What to work on: Copy the text from every one of the records below word for word, and leave the pictures out of your answer.

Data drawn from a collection
'''
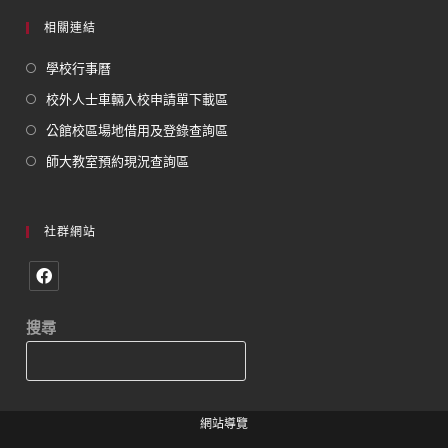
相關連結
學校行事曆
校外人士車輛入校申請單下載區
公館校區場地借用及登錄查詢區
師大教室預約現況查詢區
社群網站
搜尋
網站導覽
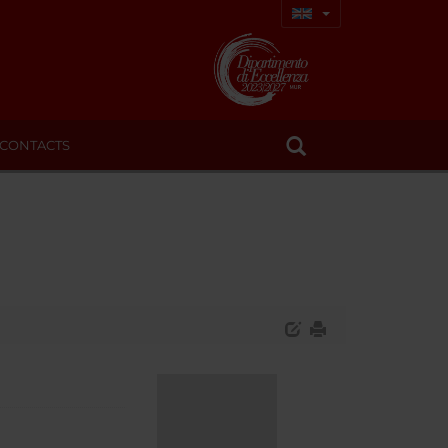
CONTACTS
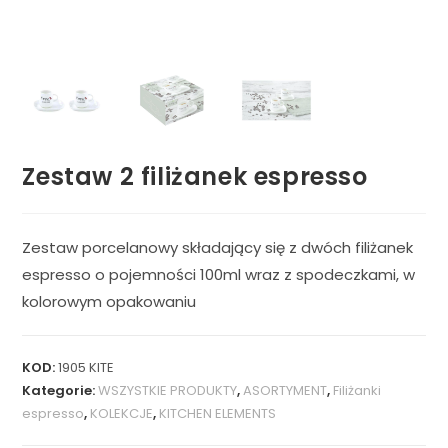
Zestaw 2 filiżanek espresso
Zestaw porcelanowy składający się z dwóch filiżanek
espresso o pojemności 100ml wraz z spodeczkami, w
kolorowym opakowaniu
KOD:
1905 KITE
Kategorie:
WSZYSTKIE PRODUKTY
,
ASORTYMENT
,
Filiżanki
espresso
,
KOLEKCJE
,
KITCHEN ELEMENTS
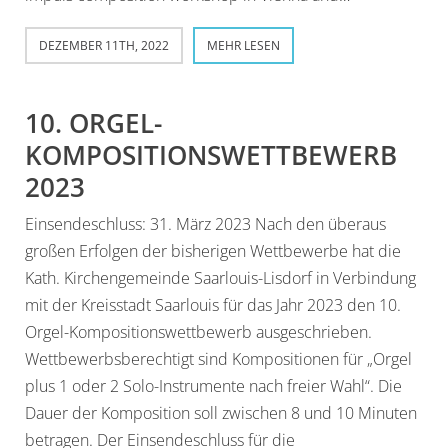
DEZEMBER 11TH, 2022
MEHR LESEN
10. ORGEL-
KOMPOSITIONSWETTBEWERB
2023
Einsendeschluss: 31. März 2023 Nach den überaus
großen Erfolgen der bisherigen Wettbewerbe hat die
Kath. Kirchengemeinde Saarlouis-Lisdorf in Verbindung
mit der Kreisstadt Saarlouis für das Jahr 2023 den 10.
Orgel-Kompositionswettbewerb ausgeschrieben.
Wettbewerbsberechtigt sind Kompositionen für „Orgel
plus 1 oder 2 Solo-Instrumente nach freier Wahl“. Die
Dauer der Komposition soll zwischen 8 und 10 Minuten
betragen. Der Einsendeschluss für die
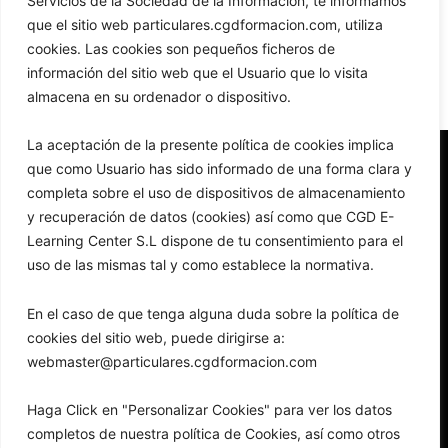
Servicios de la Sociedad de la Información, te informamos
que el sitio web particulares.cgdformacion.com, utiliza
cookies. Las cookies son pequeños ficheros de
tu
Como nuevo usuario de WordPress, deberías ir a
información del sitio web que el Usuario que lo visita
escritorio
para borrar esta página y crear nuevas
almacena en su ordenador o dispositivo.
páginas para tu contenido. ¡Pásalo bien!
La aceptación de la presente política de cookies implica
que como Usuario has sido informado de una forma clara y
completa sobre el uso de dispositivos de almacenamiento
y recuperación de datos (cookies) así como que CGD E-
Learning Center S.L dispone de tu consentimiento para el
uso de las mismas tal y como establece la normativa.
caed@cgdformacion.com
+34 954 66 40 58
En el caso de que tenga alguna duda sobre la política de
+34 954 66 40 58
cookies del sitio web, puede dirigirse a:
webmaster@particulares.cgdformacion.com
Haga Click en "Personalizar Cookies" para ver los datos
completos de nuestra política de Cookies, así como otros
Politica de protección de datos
'''
Completed task:
相關連結
學校行事曆
校外人士車輛入校申請單下載區
公館校區場地借用及登錄查詢區
師大教室預約現況查詢區
社群網站
搜尋
網站導覽
CONTACTS
Zestaw 2 filiżanek espresso
Zestaw porcelanowy składający się z dwóch filiżanek
espresso o pojemności 100ml wraz z spodeczkami, w
kolorowym opakowaniu
KOD:
1905 KITE
Kategorie:
WSZYSTKIE PRODUKTY
,
ASORTYMENT
,
Filiżanki
espresso
,
KOLEKCJE
,
KITCHEN ELEMENTS
DEZEMBER 11TH, 2022
MEHR LESEN
10. ORGEL-
KOMPOSITIONSWETTBEWERB
2023
Einsendeschluss: 31. März 2023 Nach den überaus
großen Erfolgen der bisherigen Wettbewerbe hat die
Kath. Kirchengemeinde Saarlouis-Lisdorf in Verbindung
mit der Kreisstadt Saarlouis für das Jahr 2023 den 10.
Orgel-Kompositionswettbewerb ausgeschrieben.
Wettbewerbsberechtigt sind Kompositionen für „Orgel
plus 1 oder 2 Solo-Instrumente nach freier Wahl“. Die
Dauer der Komposition soll zwischen 8 und 10 Minuten
betragen. Der Einsendeschluss für die
Servicios de la Sociedad de la Información, te informamos
que el sitio web particulares.cgdformacion.com, utiliza
cookies. Las cookies son pequeños ficheros de
tu
Como nuevo usuario de WordPress, deberías ir a
información del sitio web que el Usuario que lo visita
escritorio
para borrar esta página y crear nuevas
almacena en su ordenador o dispositivo.
páginas para tu contenido. ¡Pásalo bien!
La aceptación de la presente política de cookies implica
que como Usuario has sido informado de una forma clara y
completa sobre el uso de dispositivos de almacenamiento
y recuperación de datos (cookies) así como que CGD E-
Learning Center S.L dispone de tu consentimiento para el
uso de las mismas tal y como establece la normativa.
caed@cgdformacion.com
+34 954 66 40 58
En el caso de que tenga alguna duda sobre la política de
+34 954 66 40 58
cookies del sitio web, puede dirigirse a:
webmaster@particulares.cgdformacion.com
Haga Click en "Personalizar Cookies" para ver los datos
completos de nuestra política de Cookies, así como otros
Politica de protección de datos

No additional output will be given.